Next is a powerful Generic Interface Definition Language (IDL) designed to create highly customized code across multiple programming languages. It leverages a flexible template system to transform high-level specifications into language-specific implementations.
- 🌐 Multi-language code generation from a single source
- 📝 Powerful templating system based on Go's text/template
- 🧩 Flexible customization through template inheritance and overloading
- 🏗️ Rich type system supporting interfaces, structs, enums, and various data types
- 🏷️ Annotation support for metadata and customization
Next includes built-in templates for various languages, including C, C++, C#, Go, Java, JavaScript, Kotlin, Lua, Objective-C, PHP, Protobuf, Python, R, Rust, Swift, TypeScript. These serve as a foundation for code generation and can be easily customized or extended using the template hierarchy system.
Next uses a template system based on Go's text/template package, with custom enhancements for code generation. Templates in Next use the .npl
file extension.
Next implements a three-layer template hierarchy, allowing for easy customization and overriding of default behaviors:
- Next builtin base templates:
next/<object_type>
- Next builtin language-specific templates:
next/<lang>/<object_type>
- User-defined language-specific templates:
<lang>/<object_type>
This hierarchy enables a powerful inheritance and overloading mechanism, similar to class inheritance in object-oriented programming.

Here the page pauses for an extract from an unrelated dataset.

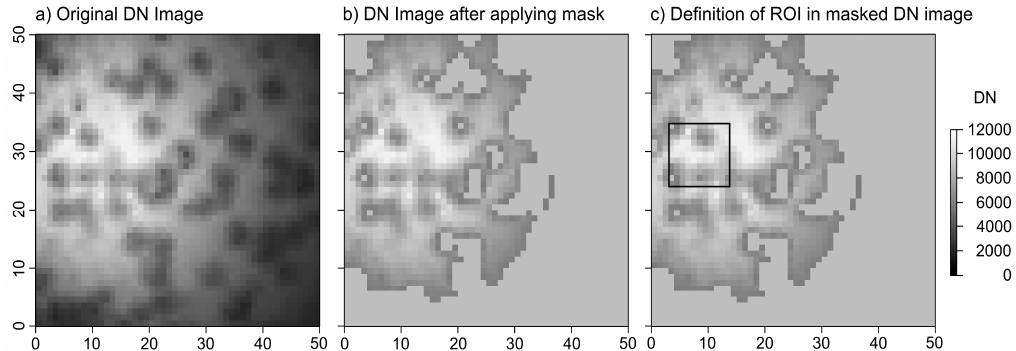
Figure 4. Image processing steps to extract optimal mean spectra for multivariate calibrations: ( a ) example of 2D image (at 710 nm) recorded near the bottom of the Auensee site where suspended particles and bubbles appeared during image acquisition; ( b ) masking of poorly illuminated image areas and interfering elements; ( c ) definition of a region of interest (ROI) around the ‘brightest’ pixel (at 710 nm).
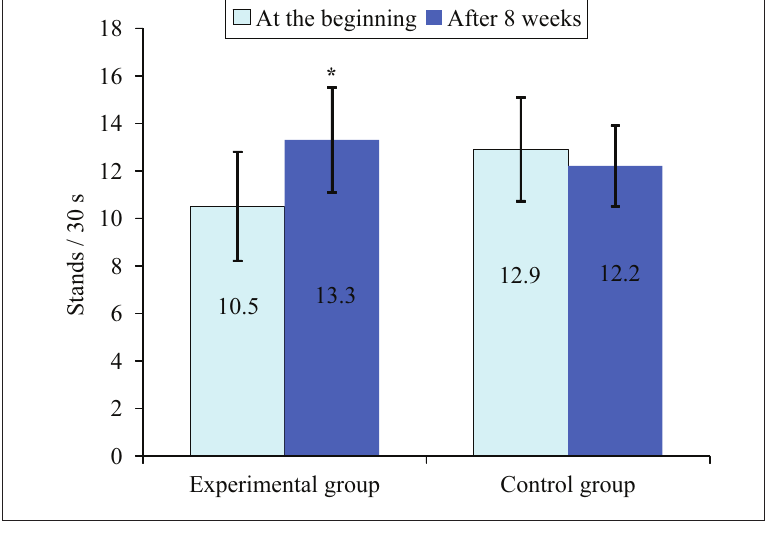
Figure 3. 30 s arm curl test results in the experimental group at the beginning and after an Figure 4. 30 s chair stand test results at the beginning and after 8-week period in the experimental and control groups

When rendering a template, Next searches for the most specific template first (user-defined), then falls back to language-specific templates, and finally to base templates if no overrides are found.
For detailed information on Next's syntax, features, and usage, please visit the official website at https://next.as. The website provides comprehensive documentation, tutorials, and examples to help you get started with Next and make the most of its capabilities.
- Support more built-in templates for additional programming languages
We welcome contributions to Next Language! Please see our Contribution Guidelines for more information on how to get started.
Next is released under the MIT License.